Some Christians claim that if it could be proved to them beyond any doubt that Jesus did not rise from the read, their faith would nonetheless remain intact, that they would continue to love and serve Christ, knowing that he had never risen from the dead.

Other Christians understand that our faith is not some mystical experience but that it is rooted in history, that Jesus lived a real human life and died a real human death and was raised from the death with a real human, though glorified, body.

On several occasions, Jesus not only predicted his imminent death; he also predicted his resurrection.

Mark 8:31 ESV And he began to teach them that the Son of Man must suffer many things and be rejected by the elders and the chief priests and the scribes and be killed, and after three days rise again.

Mark 9:31-32 ESV for he was teaching his disciples, saying to them, “The Son of Man is going to be delivered into the hands of men, and they will kill him. And when he is killed, after three days he will rise.” 32 But they did not understand the saying, and were afraid to ask him.

Mark 10:33-34 ESV saying, “See, we are going up to Jerusalem, and the Son of Man will be delivered over to the chief priests and the scribes, and they will condemn him to death and deliver him over to the Gentiles. 34 And they will mock him and spit on him, and flog him and kill him. And after three days he will rise.”

As Christian apologist Ravi Zacharias has said,

If Jesus had been a fake, he would have said that he would rise again spiritually, and they would never be able to falsify it. But he did not. He said that he would bodily rise from the dead. That is empirically falsifiable. All they would have had to do was to show the body.

Christianity is unique. No other religion claims that its founder was not only a man, but also God. No other religion claims that its founder not only died, but was also resurrected. And no other religion stakes everything on the historical resurrection of its founder. Christianity stands or falls on the resurrection of Christ.

The Apostle Paul said it like this,

…if Christ has not been raised, then our preaching is in vain and your faith is in vain (1 Corinthians 15:14 ESV).

…if Christ has not been raised, then all our preaching is useless, and your faith is useless (1Co 15:14 NLT).

* Records to use
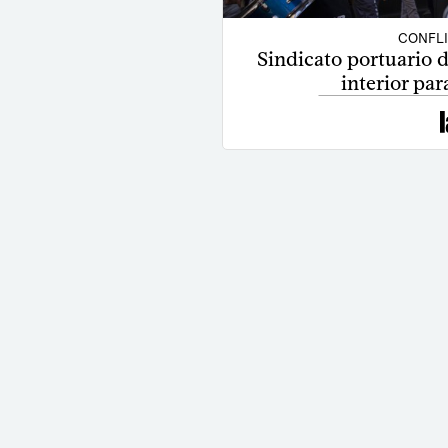
CONFL
Sindicato portuario d
interior par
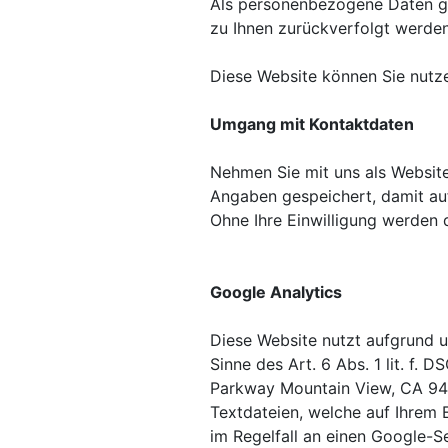
Als personenbezogene Daten ge
zu Ihnen zurückverfolgt werden
Diese Website können Sie nutz
Umgang mit Kontaktdaten
Nehmen Sie mit uns als Websit
Angaben gespeichert, damit au
Ohne Ihre Einwilligung werden 
Google Analytics
Diese Website nutzt aufgrund u
Sinne des Art. 6 Abs. 1 lit. f.
Parkway Mountain View, CA 940
Textdateien, welche auf Ihrem
im Regelfall an einen Google-S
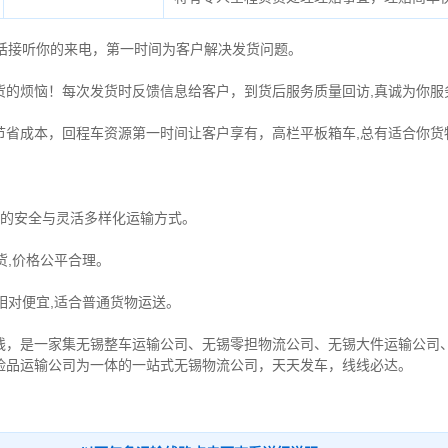
电话接听你的来电，第一时间为客户解决发货问题。
货的烦恼！每次发货时反馈信息给客户，到货后服务质量回访,真诚为你服
节省成本，回程车资源第一时间让客户享有，高栏平板箱车,总有适合你货
物的安全与灵活多样化运输方式。
货,价格公平合理。
相对便宜,适合普通货物运送。
线，是一家集
无锡整车运输公司
、
无锡零担物流公司
、
无锡大件运输公司
险品运输公司
为一体的一站式
无锡物流公司
，天天发车，线线必达
。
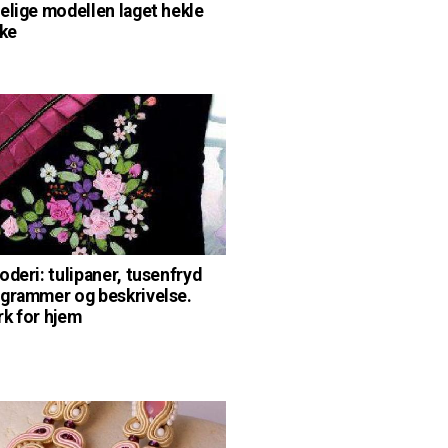
elige modellen laget hekle
kke
oderi: tulipaner, tusenfryd
grammer og beskrivelse.
k for hjem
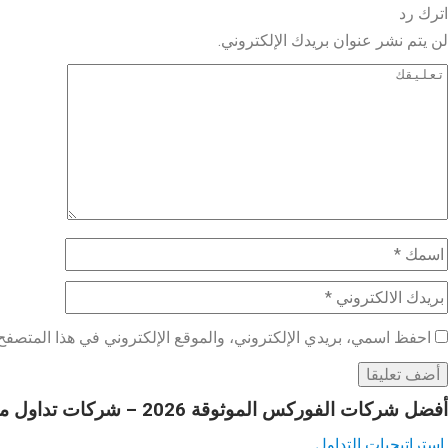
اترك رد
لن يتم نشر عنوان بريدك الإلكتروني.
احفظ اسمي، بريدي الإلكتروني، والموقع الإلكتروني في هذا المتصفح 
أفضل شركات الفوركس الموثوقة 2026 – شركات تداول موثوقة ومرخصة
استراتيجيات التداول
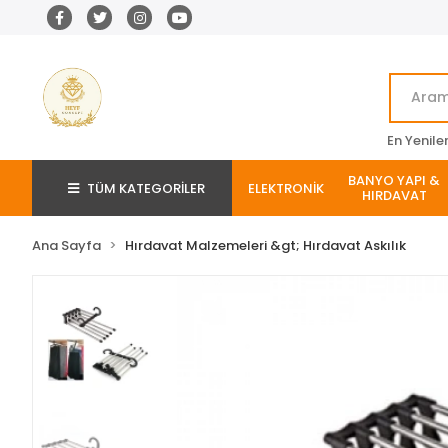
En Yenile
BANYO YAPI &
TÜM KATEGORİLER
ELEKTRONİK
HIRDAVAT
Ana Sayfa
Hırdavat Malzemeleri &gt; Hırdavat Askılık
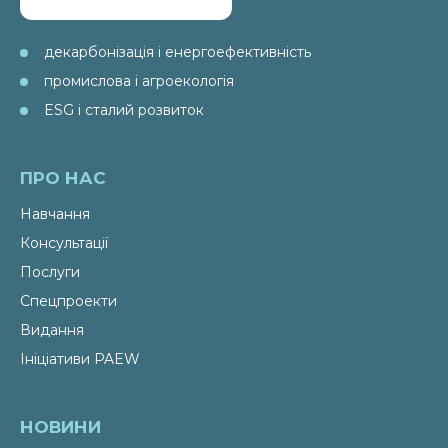
декарбонізація і енергоефективність
промислова і агроекологія
ESG і сталий розвиток
ПРО НАС
Навчання
Консультації
Послуги
Спецпроекти
Видання
Ініціативи PAEW
НОВИНИ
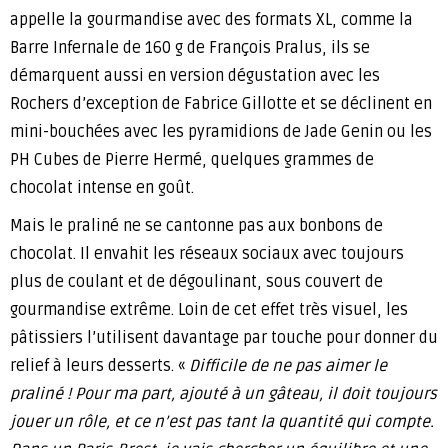
appelle la gourmandise avec des formats XL, comme la
Barre Infernale de 160 g de François Pralus, ils se
démarquent aussi en version dégustation avec les
Rochers d’exception de Fabrice Gillotte et se déclinent en
mini-bouchées avec les pyramidions de Jade Genin ou les
PH Cubes de Pierre Hermé, quelques grammes de
chocolat intense en goût.
Mais le praliné ne se cantonne pas aux bonbons de
chocolat. Il envahit les réseaux sociaux avec toujours
plus de coulant et de dégoulinant, sous couvert de
gourmandise extrême. Loin de cet effet très visuel, les
pâtissiers l’utilisent davantage par touche pour donner du
relief à leurs desserts. «
Difficile de ne pas aimer le
praliné ! Pour ma part, ajouté à un gâteau, il doit toujours
jouer un rôle, et ce n’est pas tant la quantité qui compte.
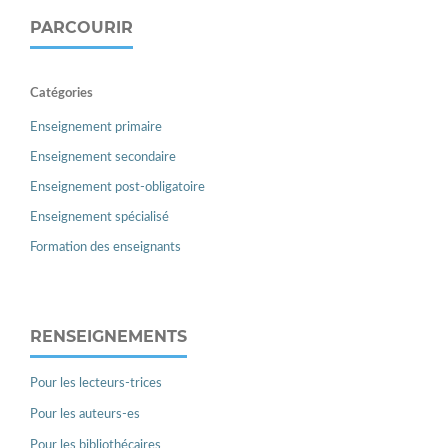
PARCOURIR
Catégories
Enseignement primaire
Enseignement secondaire
Enseignement post-obligatoire
Enseignement spécialisé
Formation des enseignants
RENSEIGNEMENTS
Pour les lecteurs-trices
Pour les auteurs-es
Pour les bibliothécaires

* Task set
[1] Reproduce the rows word for word, beginning with the first row and ending with the line that contains "استراتيجيات التداول", both included. Leave the pictures out of your answer.
[2] Go on with the text about the resurrection of Jesus, starting after its last sentence.

* Answers by item number
[1]
CONFL
Sindicato portuario d
interior par
Als personenbezogene Daten ge
zu Ihnen zurückverfolgt werden
Diese Website können Sie nutz
Umgang mit Kontaktdaten
Nehmen Sie mit uns als Websit
Angaben gespeichert, damit au
Ohne Ihre Einwilligung werden 
Google Analytics
Diese Website nutzt aufgrund u
Sinne des Art. 6 Abs. 1 lit. f.
Parkway Mountain View, CA 940
Textdateien, welche auf Ihrem
im Regelfall an einen Google-S
电话接听你的来电，第一时间为客户解决发货问题。
货的烦恼！每次发货时反馈信息给客户，到货后服务质量回访,真诚为你服
节省成本，回程车资源第一时间让客户享有，高栏平板箱车,总有适合你货
物的安全与灵活多样化运输方式。
货,价格公平合理。
相对便宜,适合普通货物运送。
线，是一家集
无锡整车运输公司
、
无锡零担物流公司
、
无锡大件运输公司
险品运输公司
为一体的一站式
无锡物流公司
，天天发车，线线必达
。
elige modellen laget hekle
kke
oderi: tulipaner, tusenfryd
grammer og beskrivelse.
k for hjem
اترك رد
لن يتم نشر عنوان بريدك الإلكتروني.
احفظ اسمي، بريدي الإلكتروني، والموقع الإلكتروني في هذا المتصفح 
أفضل شركات الفوركس الموثوقة 2026 – شركات تداول موثوقة ومرخصة
استراتيجيات التداول

[2]
What does it matter if Christ was not raised from the dead? Christianity stakes everything on the literal physical resurrection of Jesus Christ from the dead. Disprove the resurrection of Christ, and you have disproved Christianity.

1.        The Reality of the Crucifixion

But before the resurrection, there is the fact of Christ’s death.

The crucifixion of Jesus is one of the best-attested facts of history. No serious historian doubts the existence and the crucifixion of Jesus Christ.

Islam denies the death of Christ by crucifixion. Coming along 600 years after Christ’s death, Muhammad said, “That can’t be! I don’t believe that God would allow his prophet to die such an awful death.” And so, he denied Christ’s death by crucifixion. Muslims don’t believe Jesus actually died on the cross; they believe that it only appeared that he died.

However, those who were much closer to the historical setting than Muhammad, affirmed that Jesus did indeed die by crucifixion.

It is to be noted that the life, ministry, death, and resurrection of Christ were public events. His death and resurrection were not private affairs. His death and resurrection were not done in a corner somewhere and proclaimed elsewhere. He died for all the world to see, and his resurrection was well attested by hundreds of witnesses.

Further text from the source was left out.